The only place the light didn't come from was the stars; starlight didn't make it through the nimbostratus.
It took the eyes time to adjust, and time to adapt to each change. And that wasn't even counting every time the falling snow and clouds above were accompanied by a fork of lightning branching one electric charge and then another in forks second by second, slowly crawling its branches one by one over the sky like a spider web or a tree branch only electric white fire. Out of place in the winter storm, impossible, but right in front of everyone's eyes, lighting up every shadow each time they flashed like a camera.
Leander had been watching the lights play on a blank patch of unbroken snow right when the thunderous crash like six cars colliding in a pileup exploded in his ears and a simultaneous peel of lightning that had to come first almost seemed to come after, and it lit up the pained face of Cristo where he had not been before, before he fell down on all fours. It felt as if he had been delivered straight to Leander, who was ready waiting with a sword in hand as if he knew how to use it.
The sword he had taken from a display case in the atrium as he came outside. Without really knowing why. Like in a dream. Now that he reflected, it did seem more useful than the knife Ilan had given him. Longer. Sharper.
Not that he knew how to use it. Against an unarmed opponent, however, it seemed simple: Stick him with the pointy end.
Cristo frowned and tried to freeze at Leander's command, but it was difficult with the forward momentum from his black leather shoes sliding and pushing through the snow and slipping even as they crunched down on solid snow packed under that pressure.
He reeled toward the gnomon in the chasm in the snow, perhaps long enough to reveal that he needed it, long enough for Leander to feel the need to make the threat cut, sharply.

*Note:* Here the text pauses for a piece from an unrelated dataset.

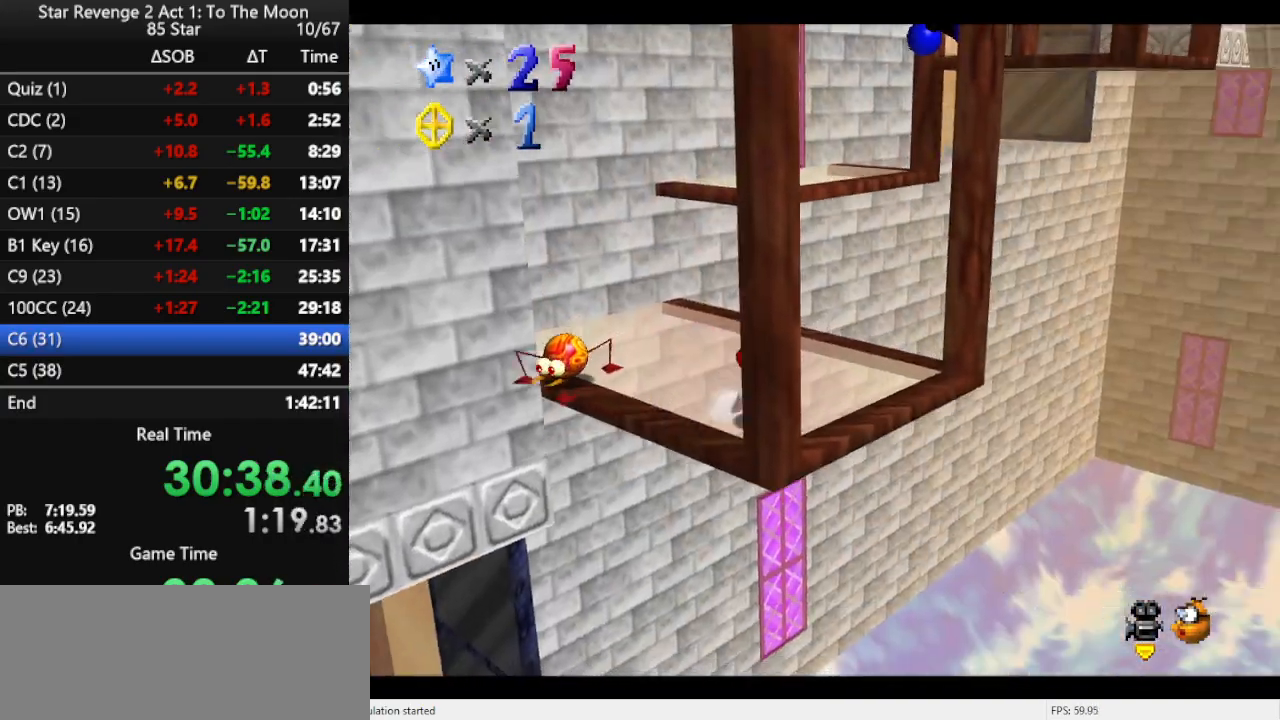
{"buttons": ["A"], "left_stick": "down", "events": [[67, "left_stick", "up"], [267, "A", "down"], [400, "left_stick", "right"], [467, "left_stick", "down"]]}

The tip of the sword came down without wavering, but also without slicing, against Cristo's throat.
It felt freezing. Cristo said, "There's no time for this tonight," a phrase he kept repeating so many times in the past hour, which never made anybody listen to it.
"Stand up," said Leander. Cristo stood and was impressed and simultaneously terrified that the blade pressed against his neck steadily through the entire process of getting one foot, then the other under him, and what would have happened if he slipped? He was lucky he wasn't standing on ice. "You need to be touching that wand," said Leander. "Is that right? Without touching it are you defenseless?"
Cristo allowed himself a regretful look at the disturbed microcosm of tundra where the gnomon lay in what might as well have been the bottom of a cavernously deep fissure.
"I'm sorry about that," said Leander. "It might be more fair if you weren't unarmed. But I can't let you have it while all I get is a glorified kitchen knife in comparison. It won't be a fair fight . . ." he trailed off into the drumming of echoing thunder from somewhere far off. "If I had any doubts before that you're causing this . . .
"You people are playing with the laws of physics and when you break them you're going to destroy yourselves. Are you crazy, Cristo? You broke through time and now time is breaking." The point of Leander's blade left Cristo's throat, as if Leander were willing to listen. Cristo backed up several steps, but Leander took a step toward him with that naked blade raised to attack, keeping the distance between them short.
"I don't know what would make you think that."
The answer was like a death sentence. "Stephen Potestas told me." Cristo stumbled backward carefully for several more steps.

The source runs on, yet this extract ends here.